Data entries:
..........
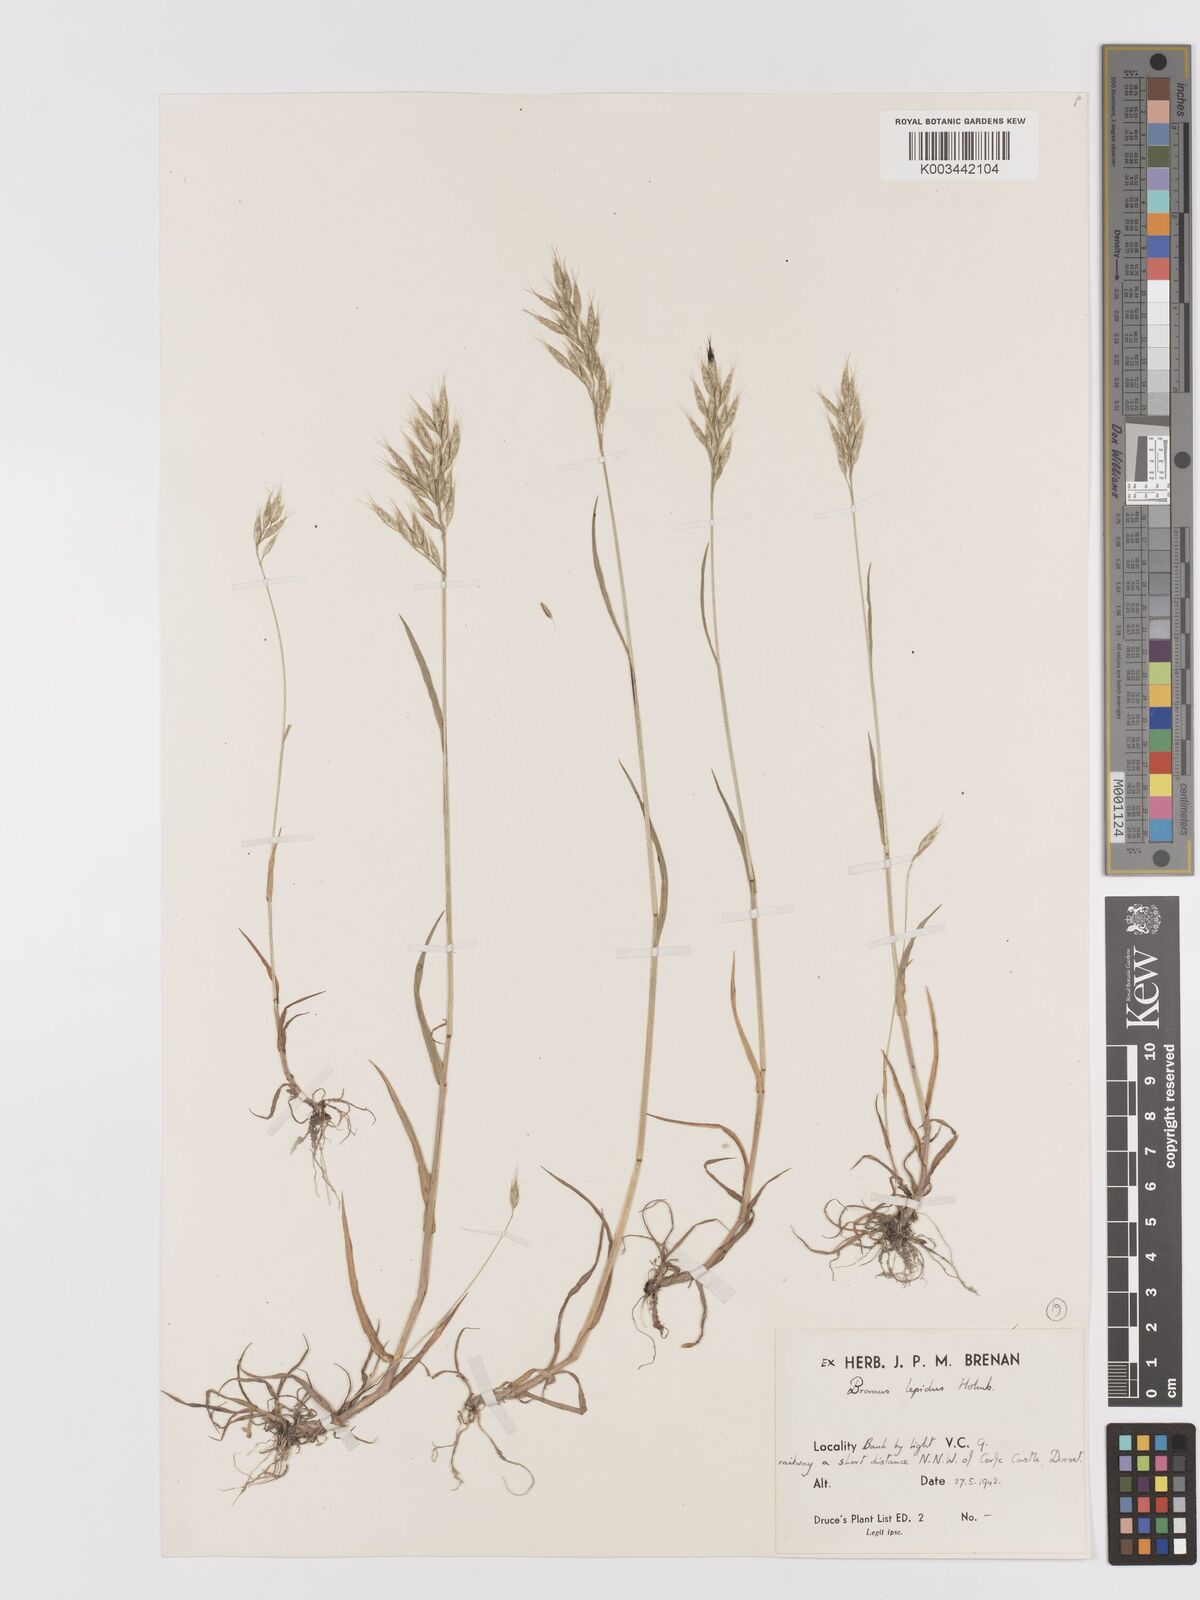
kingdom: Plantae
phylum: Tracheophyta
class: Liliopsida
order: Poales
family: Poaceae
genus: Bromus
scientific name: Bromus lepidus
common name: Slender soft-brome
..........
**WHAT IS EXPECTED**
Write out the lines for every record again with "common name" swapped for "everyday name" and everything else kept the same. Leave out the pictures.

**THE SOLUTION**
kingdom: Plantae
phylum: Tracheophyta
class: Liliopsida
order: Poales
family: Poaceae
genus: Bromus
scientific name: Bromus lepidus
everyday name: Slender soft-brome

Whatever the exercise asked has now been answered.